ASSIGNED TASK :: Look through the entries below and copy exactly the part that begins with the line containing "slide_number [114, 54, 290, 101]" and ends with the line containing "Document page, 2001x1125 pixels.". Do not copy the pictures.

RECORDS SUPPLIED ::
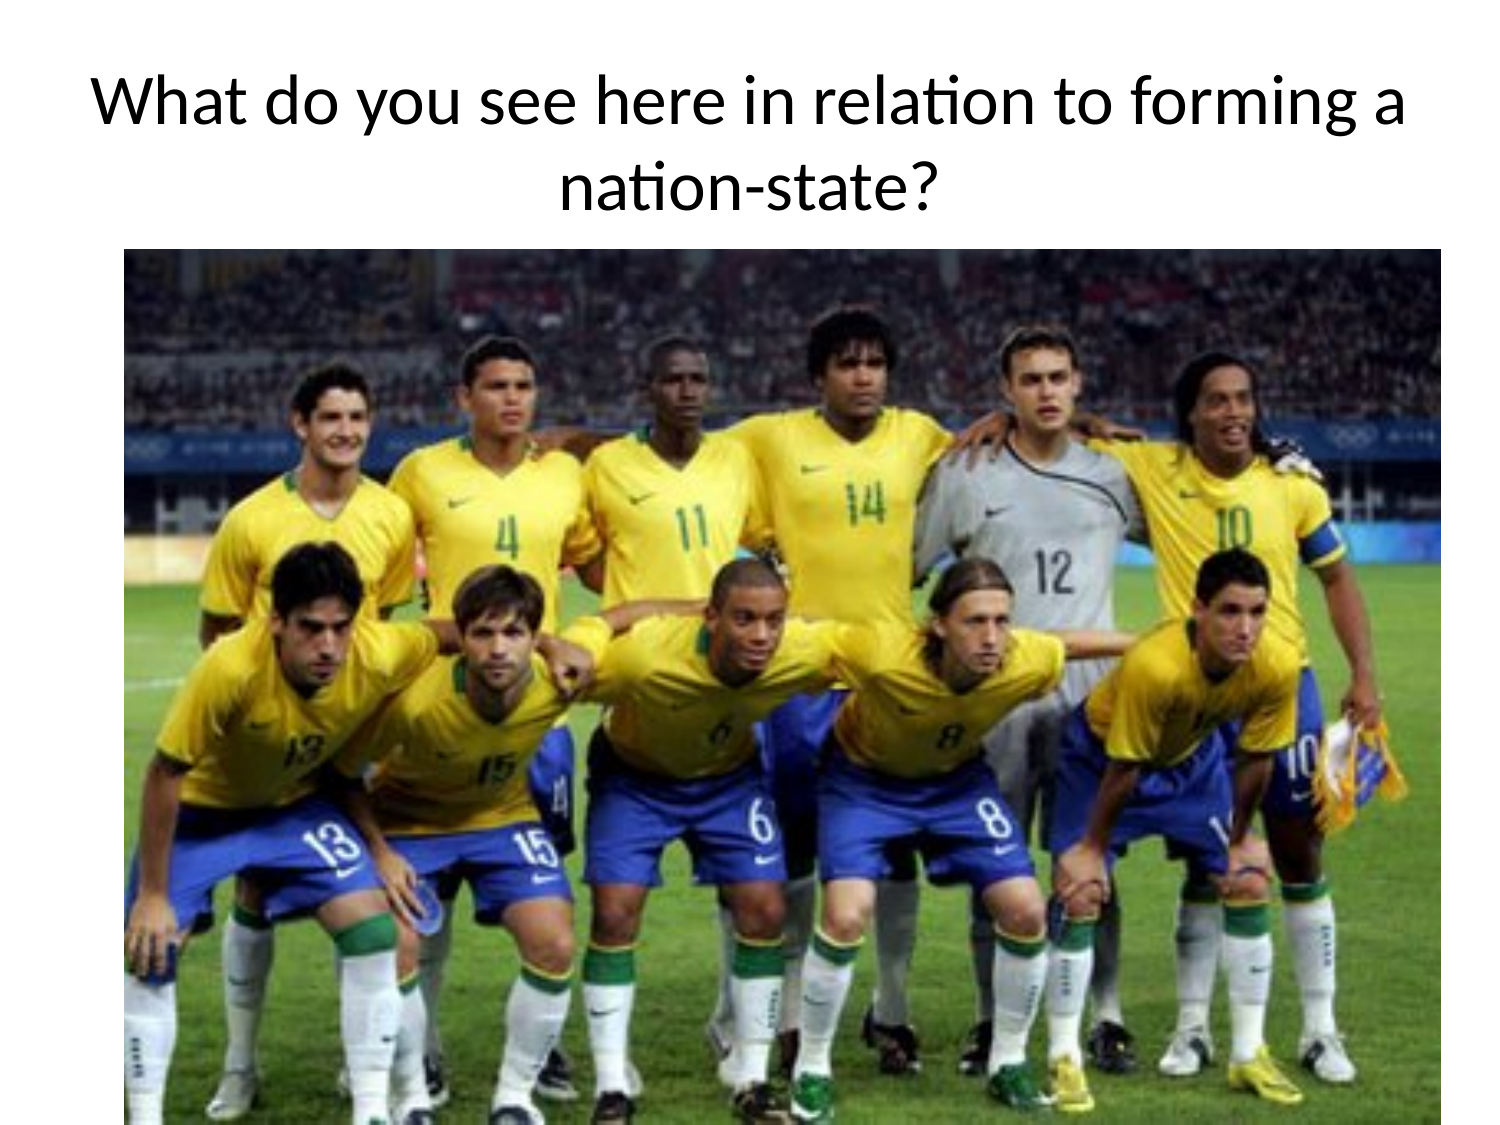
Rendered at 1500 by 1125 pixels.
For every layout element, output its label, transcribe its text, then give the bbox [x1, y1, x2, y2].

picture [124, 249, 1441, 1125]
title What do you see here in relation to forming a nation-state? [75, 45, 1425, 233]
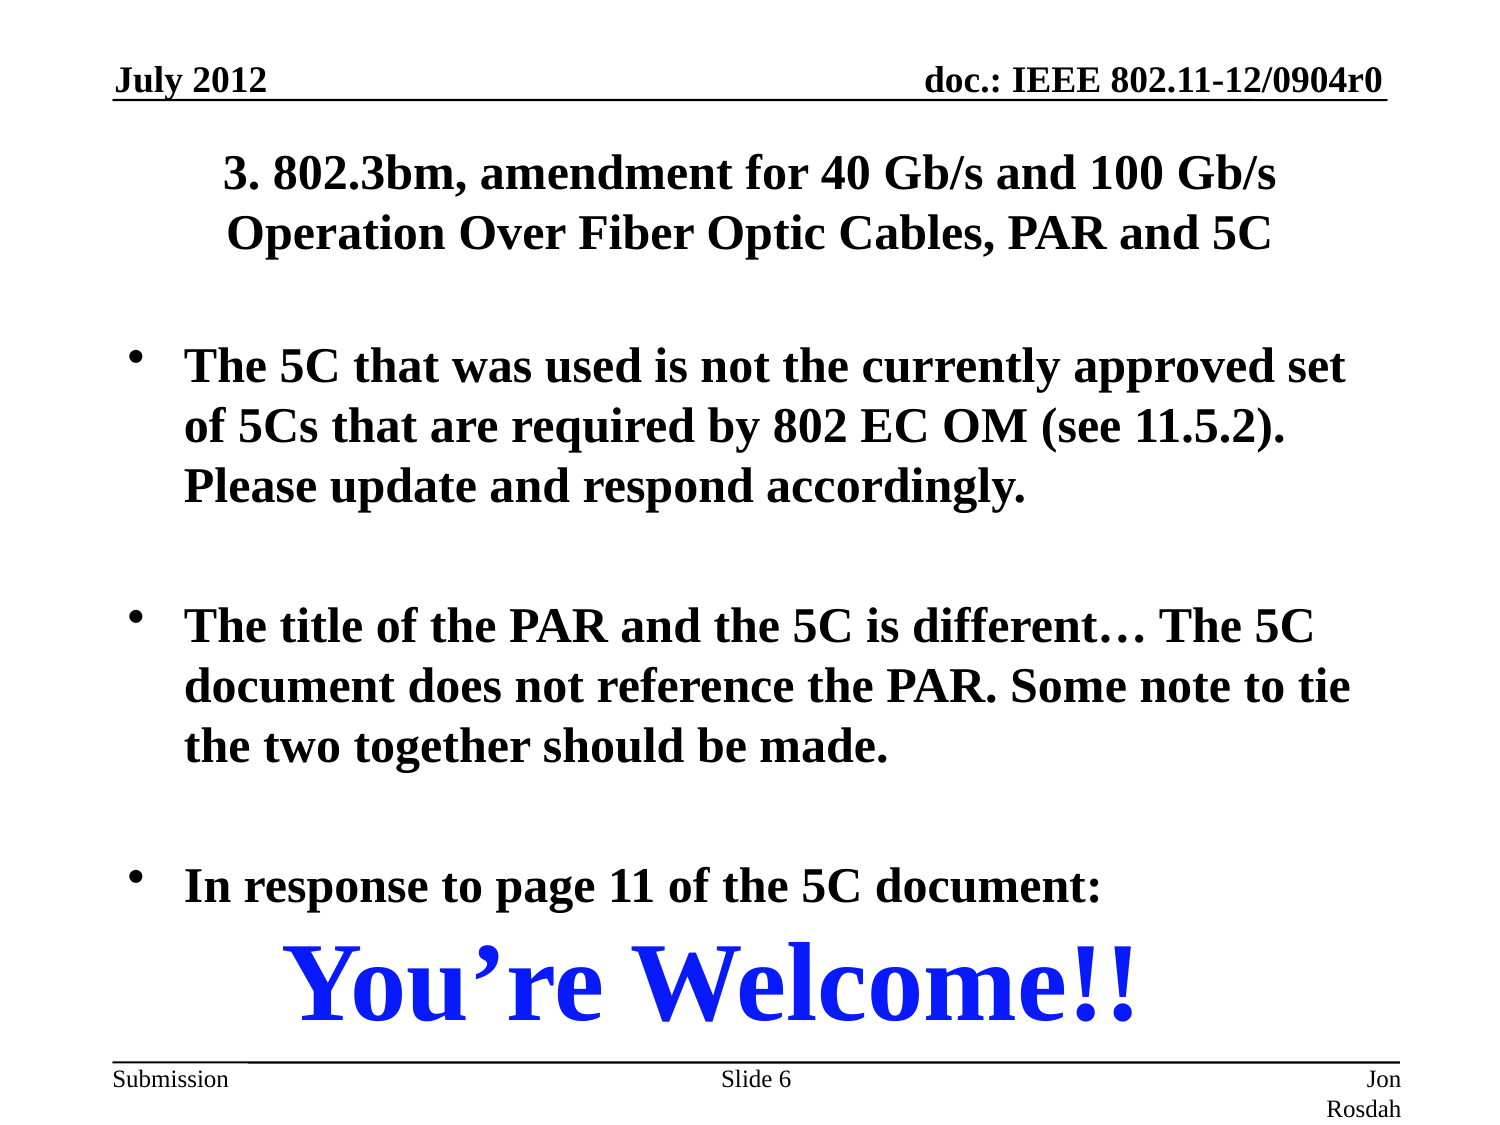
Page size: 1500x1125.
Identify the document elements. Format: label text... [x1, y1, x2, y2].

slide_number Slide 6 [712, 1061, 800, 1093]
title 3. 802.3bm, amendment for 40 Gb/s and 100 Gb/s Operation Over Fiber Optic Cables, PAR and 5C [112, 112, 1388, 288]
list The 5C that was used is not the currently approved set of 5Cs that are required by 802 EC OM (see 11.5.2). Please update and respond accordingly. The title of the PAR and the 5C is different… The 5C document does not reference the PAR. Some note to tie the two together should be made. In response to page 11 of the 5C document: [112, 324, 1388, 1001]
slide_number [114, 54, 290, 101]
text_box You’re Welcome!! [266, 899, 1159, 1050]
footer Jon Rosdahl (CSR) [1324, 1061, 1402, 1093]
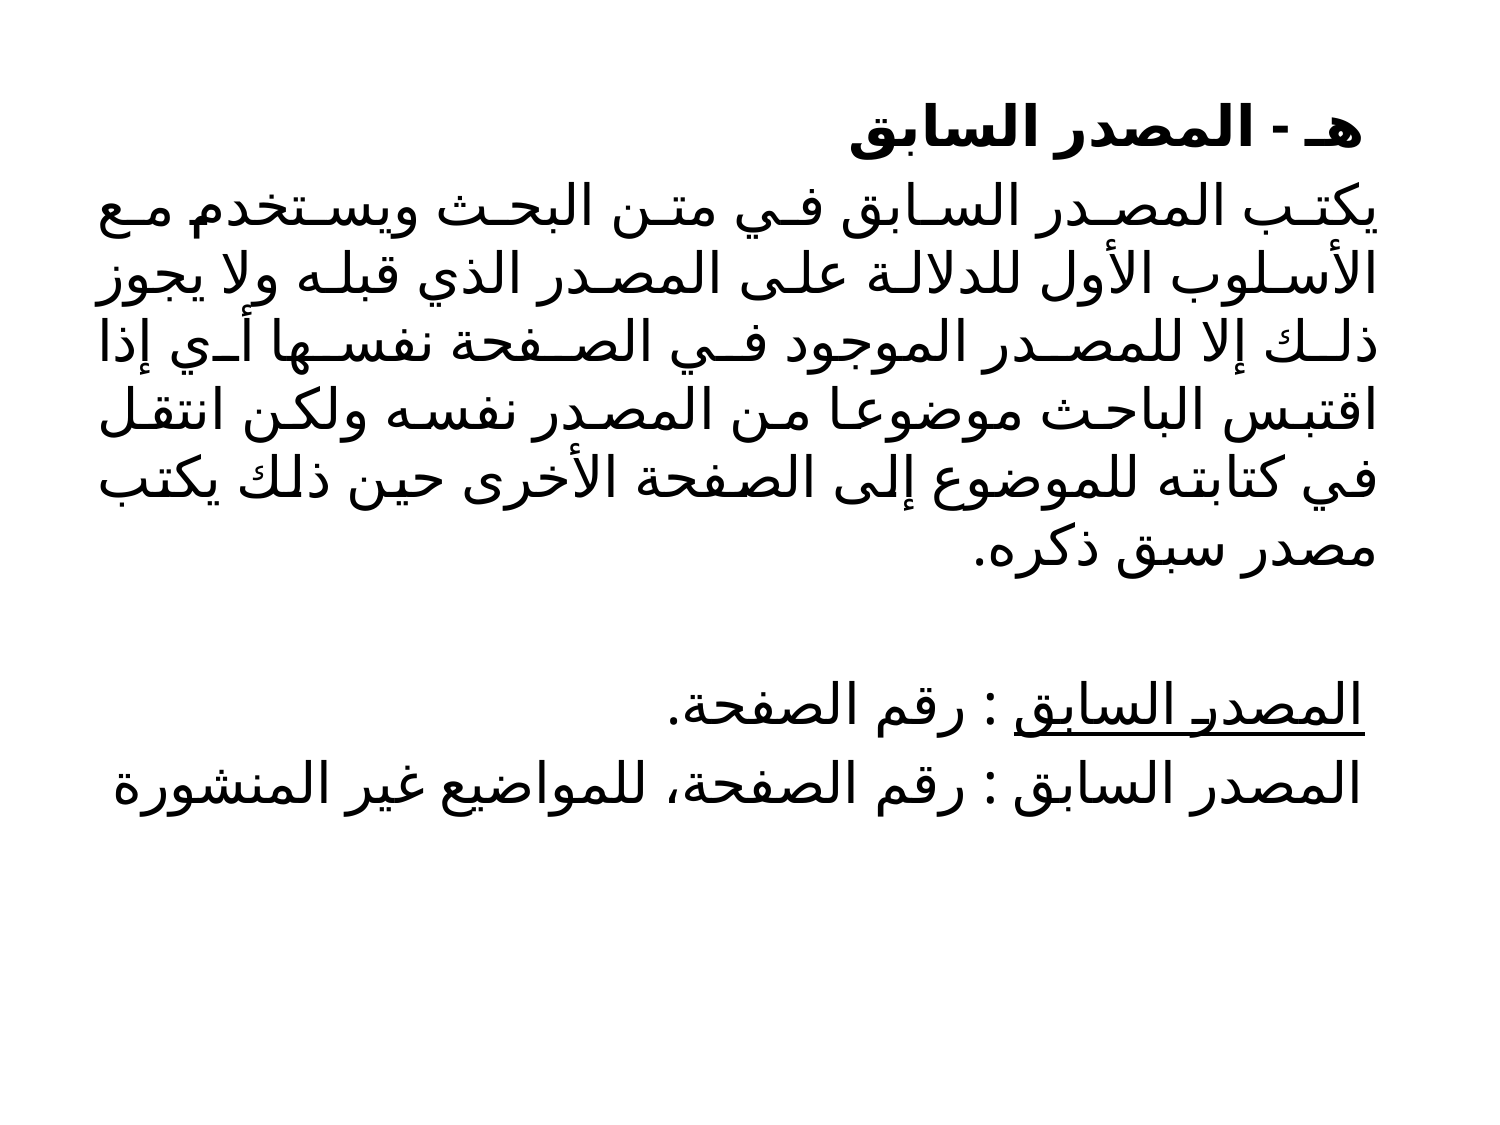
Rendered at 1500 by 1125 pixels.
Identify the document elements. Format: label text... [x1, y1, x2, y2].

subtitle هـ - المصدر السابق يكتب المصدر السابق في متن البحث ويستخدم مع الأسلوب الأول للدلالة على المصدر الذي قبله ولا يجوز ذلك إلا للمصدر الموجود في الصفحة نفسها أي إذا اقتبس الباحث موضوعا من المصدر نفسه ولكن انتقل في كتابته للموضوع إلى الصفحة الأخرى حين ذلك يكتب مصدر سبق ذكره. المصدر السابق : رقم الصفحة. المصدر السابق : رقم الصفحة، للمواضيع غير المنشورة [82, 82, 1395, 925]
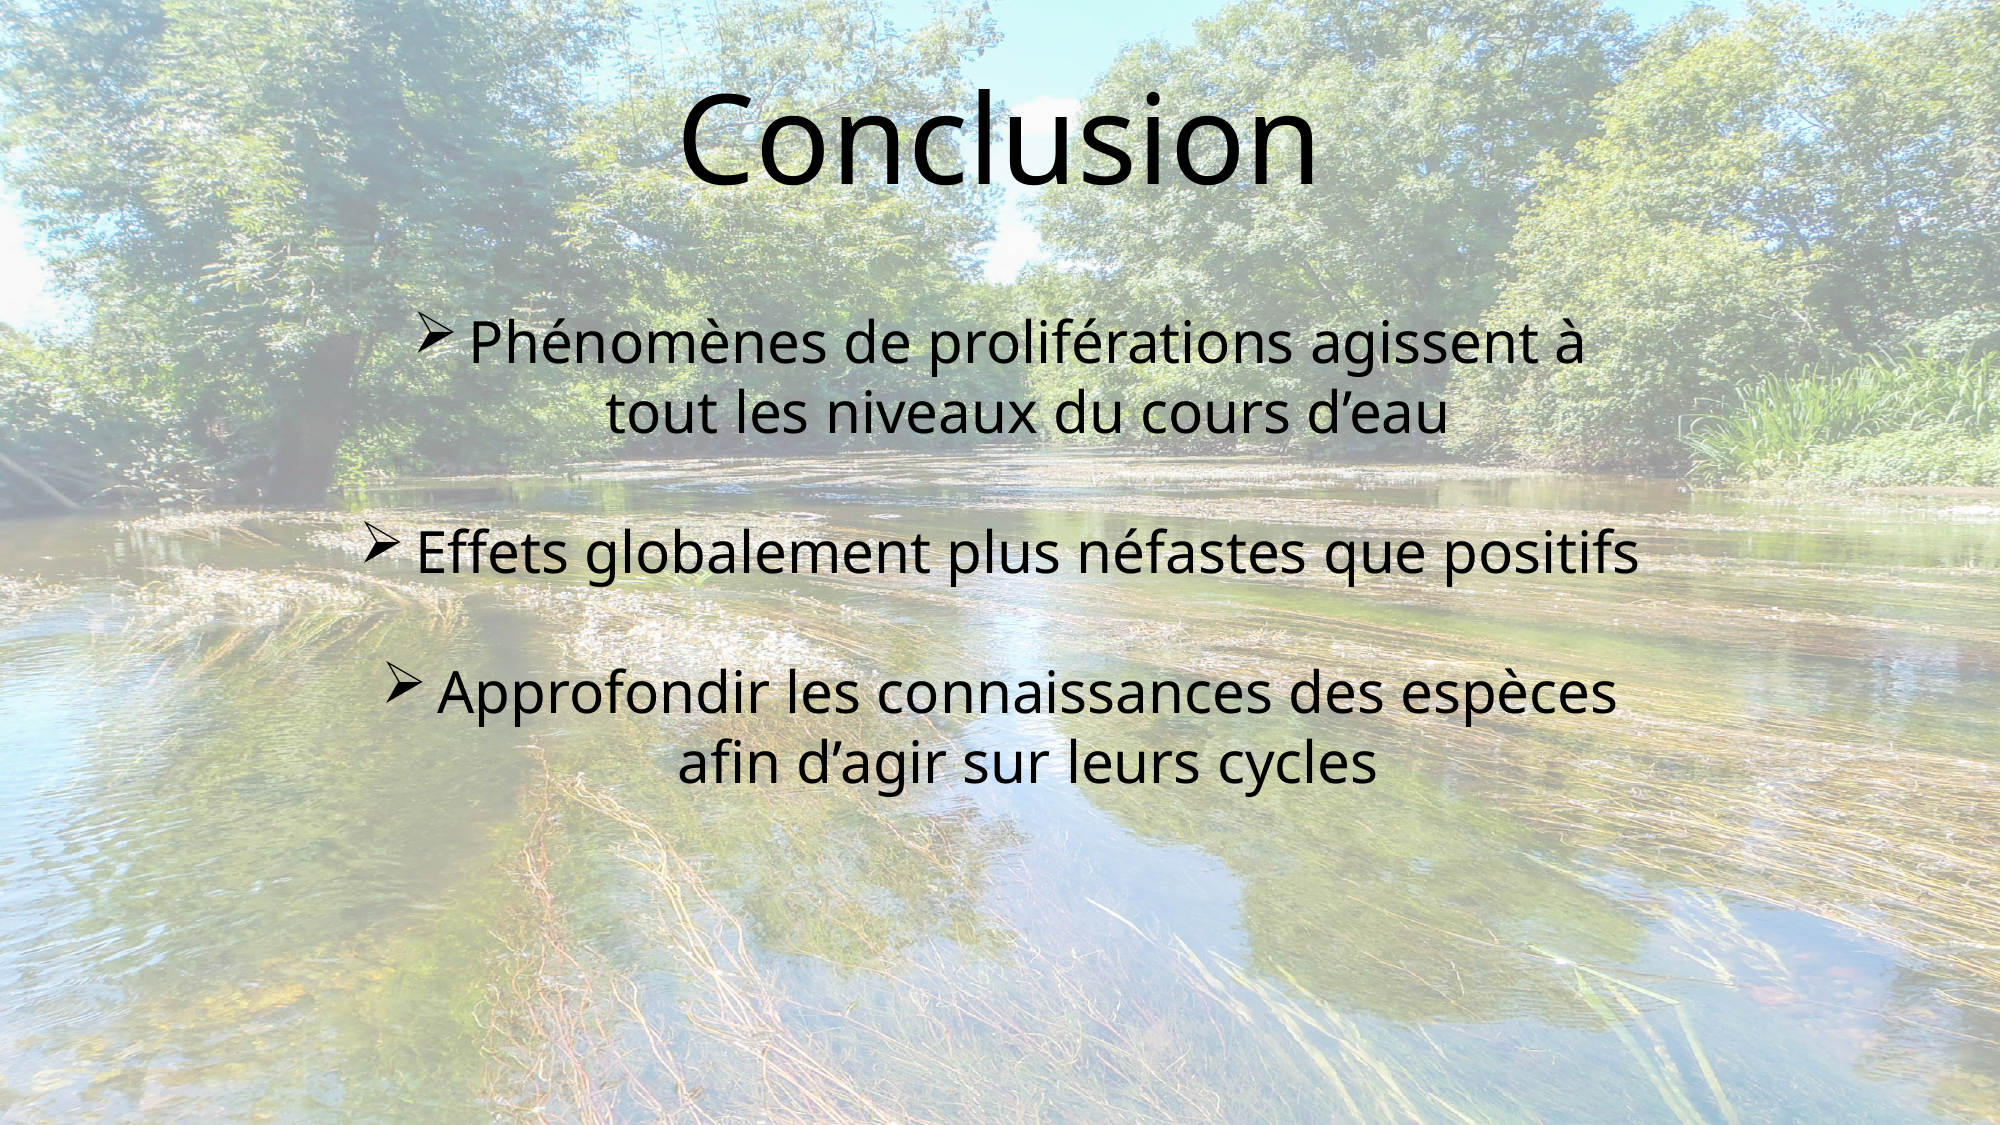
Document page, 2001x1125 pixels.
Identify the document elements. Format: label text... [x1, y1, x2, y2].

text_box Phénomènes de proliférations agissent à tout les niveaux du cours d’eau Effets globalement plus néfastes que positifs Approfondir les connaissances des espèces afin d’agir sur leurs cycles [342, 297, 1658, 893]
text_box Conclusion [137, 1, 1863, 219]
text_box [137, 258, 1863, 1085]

ANSWER TO THIS EXERCISE ::
slide_number [114, 54, 290, 101]
text_box You’re Welcome!! [266, 899, 1159, 1050]
footer Jon Rosdahl (CSR) [1324, 1061, 1402, 1093]
Rendered at 1500 by 1125 pixels.
Identify the document elements. Format: label text... [x1, y1, x2, y2].

subtitle هـ - المصدر السابق يكتب المصدر السابق في متن البحث ويستخدم مع الأسلوب الأول للدلالة على المصدر الذي قبله ولا يجوز ذلك إلا للمصدر الموجود في الصفحة نفسها أي إذا اقتبس الباحث موضوعا من المصدر نفسه ولكن انتقل في كتابته للموضوع إلى الصفحة الأخرى حين ذلك يكتب مصدر سبق ذكره. المصدر السابق : رقم الصفحة. المصدر السابق : رقم الصفحة، للمواضيع غير المنشورة [82, 82, 1395, 925]
Document page, 2001x1125 pixels.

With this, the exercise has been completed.